Why does the risk balance still favor the bulls?
All of the S&P 500's YTD gains come from earnings growth, not valuation expansion. This means → the rally is built on real profit, not speculative re-rating.
Historically, after years when EPS growth exceeds 10%, the S&P 500 rises in the following year 12 out of 13 times.
Additional tailwinds: strong nominal GDP growth, loose financial conditions, and US households — the largest holders of equities — have not pulled out.
Pasquariello adds that markets are in a once-in-a-generation capex super-cycle that could evolve into a productivity super-cycle. In plain terms = companies are spending massively on equipment and capacity, and that investment may eventually lift output efficiency across the economy.
If the view is bullish, what are the near-term worries?
The two-month rally is the strongest in nearly 50 years on a volatility-adjusted basis — statistically very hard to repeat.
The speculative community has added significant exposure, heavily concentrated in high-leverage, high-concentration names, while fresh equity supply keeps hitting the market.
Last quarter the S&P 500 posted 27% YoY earnings growth; Pasquariello questions whether the second derivative — the rate of change of that growth rate — can hold.

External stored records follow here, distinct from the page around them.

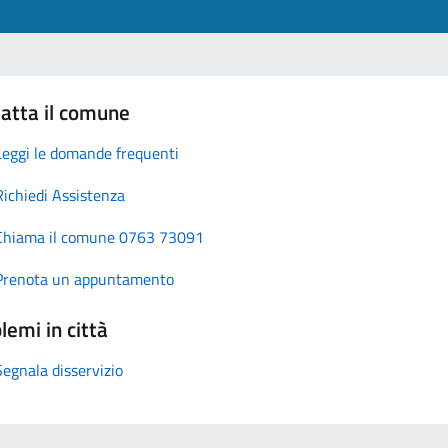
atta il comune
Leggi le domande frequenti
Richiedi Assistenza
Chiama il comune 0763 73091
Prenota un appuntamento
lemi in città
Segnala disservizio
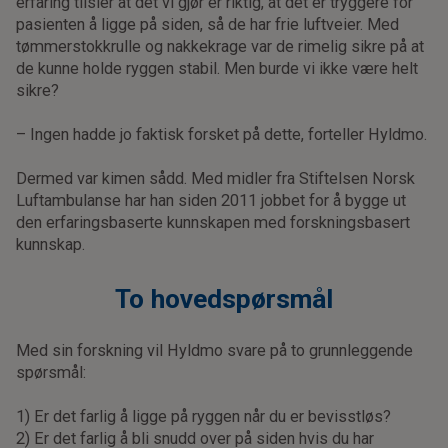
erfaring tilsier at det vi gjør er riktig, at det er tryggere for
pasienten å ligge på siden, så de har frie luftveier. Med
tømmerstokkrulle og nakkekrage var de rimelig sikre på at
de kunne holde ryggen stabil. Men burde vi ikke være helt
sikre?
– Ingen hadde jo faktisk forsket på dette, forteller Hyldmo.
Dermed var kimen sådd. Med midler fra Stiftelsen Norsk
Luftambulanse har han siden 2011 jobbet for å bygge ut
den erfaringsbaserte kunnskapen med forskningsbasert
kunnskap.
To hovedspørsmål
Med sin forskning vil Hyldmo svare på to grunnleggende
spørsmål:
1) Er det farlig å ligge på ryggen når du er bevisstløs?
2) Er det farlig å bli snudd over på siden hvis du har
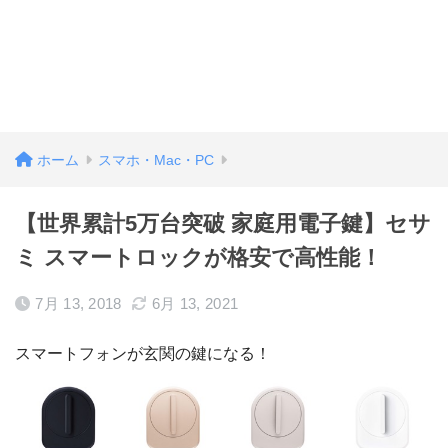
ホーム
スマホ・Mac・PC
【世界累計5万台突破 家庭用電子鍵】セサ
ミ スマートロックが格安で高性能！
7月 13, 2018
6月 13, 2021
スマートフォンが玄関の鍵になる！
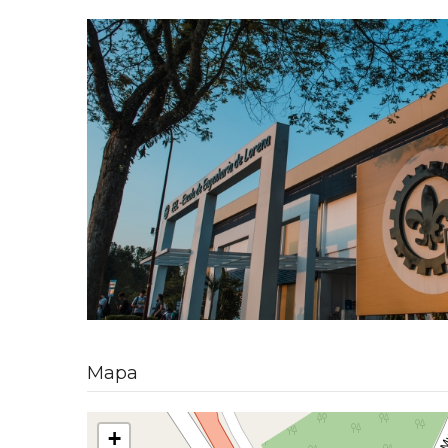
Mapa
+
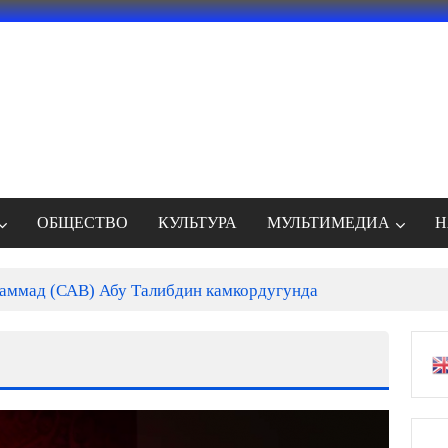
ОБЩЕСТВО
КУЛЬТУРА
МУЛЬТИМЕДИА
Н
ммад (САВ) Абу Талибдин камкордугунда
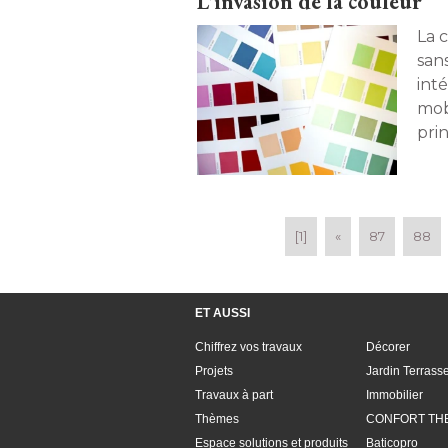
L'invasion de la couleur
La c
san
inté
mobi
prin
déjà
[1]
«
87
88
ET AUSSI
Chiffrez vos travaux
Décorer
Projets
Jardin Terrass
Travaux à part
Immobilier
Thèmes
CONFORT TH
Espace solutions et produits
Baticopro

In plain terms = absolute profits are still rising, but the "acceleration" may be fading.
Inflation remains well above target, creating a policy dilemma for the Fed and squeezing real household income growth.
What are the Philadelphia Semiconductor Index and Korean equities warning about?
The Philadelphia Semiconductor Index (SOX) had stretched to its widest deviation from the 200-day moving average since early 2000. This means → the chip sector's short-term gains have far overshot the medium-term trend, building mean-reversion pressure.
Korean equities fell 8% in a single session again, showing that reversion is already underway in some markets.
This reflects a broader pattern: even with an intact uptrend, individual sectors and markets can release overbought pressure at any time.
What does "long delta plus long volatility" actually look like in practice?
Delta — a measure of how sensitive a position is to moves in the underlying price. "Long delta" simply means keeping a bullish equity position.
At the same time, buy 3-month, 25-delta S&P 500 puts at a cost below 2% of the spot price. In plain terms = spend less than 2% to buy an insurance policy that pays off if the market drops sharply.
This means → Pasquariello is not calling for a reduction in exposure. He is maintaining market positioning while using structural hedges to create a buffer against summer shocks and gap moves.
What does the year-end 8,000 target depend on?
First condition: earnings growth must sustain a positive second derivative off the 27% base — growth doesn't need to accelerate, but it cannot turn negative.
Second condition: the inflation path must allow the Fed to stay on hold without tightening financial conditions.
Pasquariello also recommends pairing equity longs with global fixed-income shorts. This signals his view that rate risk exceeds equity risk — bonds may come under pressure before stocks do.
Content is for reference only, not financial advice.